Ajami, who was an expert on the Middle East, is remembered chiefly for his support of the American invasion of Iraq in 2003. He advised the Bush administration during that period. He was strongly opposed to the dictatorial regimes in the Arab countries, believed that the United States must confront "the culture of terror," as he called it, and supported an assertive policy in regard to Iran and Syria.
Ajami immigrated to the United States from Lebanon with his family in 1963, when he was 18. At Princeton University, he stood out as a supporter of the Palestinians' right to self-rule. He later went on to Johns Hopkins University, Baltimore, where he was in charge of the Middle East studies program.

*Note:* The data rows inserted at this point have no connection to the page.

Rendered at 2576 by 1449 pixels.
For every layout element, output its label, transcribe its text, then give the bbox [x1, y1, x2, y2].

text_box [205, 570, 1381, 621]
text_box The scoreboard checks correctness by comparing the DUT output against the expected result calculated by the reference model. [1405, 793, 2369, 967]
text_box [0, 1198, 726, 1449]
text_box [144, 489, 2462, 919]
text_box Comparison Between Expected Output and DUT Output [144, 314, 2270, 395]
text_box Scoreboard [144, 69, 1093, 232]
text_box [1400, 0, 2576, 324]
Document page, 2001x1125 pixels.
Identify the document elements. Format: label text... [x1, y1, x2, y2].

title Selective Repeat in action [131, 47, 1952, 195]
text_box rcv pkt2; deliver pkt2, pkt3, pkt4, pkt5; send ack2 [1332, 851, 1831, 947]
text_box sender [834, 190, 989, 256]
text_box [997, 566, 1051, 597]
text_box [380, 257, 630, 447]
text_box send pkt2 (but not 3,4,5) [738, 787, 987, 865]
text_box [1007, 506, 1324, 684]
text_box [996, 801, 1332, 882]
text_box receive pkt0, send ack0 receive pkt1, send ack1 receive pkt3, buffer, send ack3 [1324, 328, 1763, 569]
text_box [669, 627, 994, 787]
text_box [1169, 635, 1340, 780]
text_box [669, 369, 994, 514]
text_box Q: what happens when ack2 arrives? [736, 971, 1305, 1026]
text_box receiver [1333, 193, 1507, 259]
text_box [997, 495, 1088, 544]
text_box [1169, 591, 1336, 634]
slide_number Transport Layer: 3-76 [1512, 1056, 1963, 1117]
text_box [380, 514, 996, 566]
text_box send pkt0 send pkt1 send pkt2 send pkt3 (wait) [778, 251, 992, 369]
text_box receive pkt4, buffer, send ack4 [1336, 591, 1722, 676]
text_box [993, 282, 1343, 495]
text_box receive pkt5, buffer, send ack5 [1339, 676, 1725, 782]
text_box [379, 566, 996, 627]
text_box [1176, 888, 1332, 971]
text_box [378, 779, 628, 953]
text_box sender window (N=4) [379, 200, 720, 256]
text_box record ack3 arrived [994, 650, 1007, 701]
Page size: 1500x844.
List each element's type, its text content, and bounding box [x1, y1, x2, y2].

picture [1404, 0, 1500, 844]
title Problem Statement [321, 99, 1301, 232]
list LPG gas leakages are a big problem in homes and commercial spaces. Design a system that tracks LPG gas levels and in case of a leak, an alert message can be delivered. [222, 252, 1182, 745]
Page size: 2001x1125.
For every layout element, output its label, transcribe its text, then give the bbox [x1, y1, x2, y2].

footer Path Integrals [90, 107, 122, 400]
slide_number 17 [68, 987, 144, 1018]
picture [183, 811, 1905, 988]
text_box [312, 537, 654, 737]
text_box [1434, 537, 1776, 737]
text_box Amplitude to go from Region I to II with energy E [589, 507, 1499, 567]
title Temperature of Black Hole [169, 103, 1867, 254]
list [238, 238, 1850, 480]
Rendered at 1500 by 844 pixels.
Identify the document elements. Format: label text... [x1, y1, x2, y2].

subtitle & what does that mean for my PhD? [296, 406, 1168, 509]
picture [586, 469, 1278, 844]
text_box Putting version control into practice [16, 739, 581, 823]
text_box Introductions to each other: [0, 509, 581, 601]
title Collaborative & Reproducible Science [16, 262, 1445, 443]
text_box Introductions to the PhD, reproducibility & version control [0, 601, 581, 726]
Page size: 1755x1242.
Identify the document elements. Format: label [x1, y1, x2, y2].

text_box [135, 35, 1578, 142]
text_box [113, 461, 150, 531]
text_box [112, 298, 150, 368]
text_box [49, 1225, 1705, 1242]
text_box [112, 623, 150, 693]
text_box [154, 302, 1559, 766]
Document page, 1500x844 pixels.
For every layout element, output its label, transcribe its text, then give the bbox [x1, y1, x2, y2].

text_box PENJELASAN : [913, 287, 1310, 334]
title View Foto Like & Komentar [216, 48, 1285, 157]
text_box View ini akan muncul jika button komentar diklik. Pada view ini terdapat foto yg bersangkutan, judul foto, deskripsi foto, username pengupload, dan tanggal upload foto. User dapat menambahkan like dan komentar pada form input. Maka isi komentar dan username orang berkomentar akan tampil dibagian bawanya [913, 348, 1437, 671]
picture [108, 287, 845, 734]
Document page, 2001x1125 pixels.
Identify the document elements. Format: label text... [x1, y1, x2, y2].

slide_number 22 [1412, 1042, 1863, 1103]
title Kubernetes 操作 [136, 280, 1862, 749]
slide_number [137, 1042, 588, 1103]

He became well-known for his appearances on current affairs programs on American television, the hundreds of articles he wrote in journals and newspapers, and the six books he published.
Ajami was very close to the administration of George W. Bush and served as an adviser to Condoleezza Rice while she was national security adviser, and to Paul Wolfowitz, who was deputy secretary of defense at the time. In a speech delivered in 2002, Vice President Dick Cheney claimed Ajami had said the Iraqis would greet their liberation by the Americans with rejoicing.
His support for the war in Iraq elicited harsh criticism. He reiterated this support in an interview with Haaretz in 2011, in which he said: "I still support that war, and I think that the liberals who attacked Bush in America and elsewhere, who attacked him mercilessly, need to reexamine their assumptions."
Ajami was known for his criticism of the Arab world's despotic rulers, among them Hosni Mubarak in Egypt, Muammar Gadhafi in Libya, and Hafez and Bashar Assad in Syria. He expressed optimism at the time of the Arab Spring, and had recently supported an assertive policy against Iran and Syria.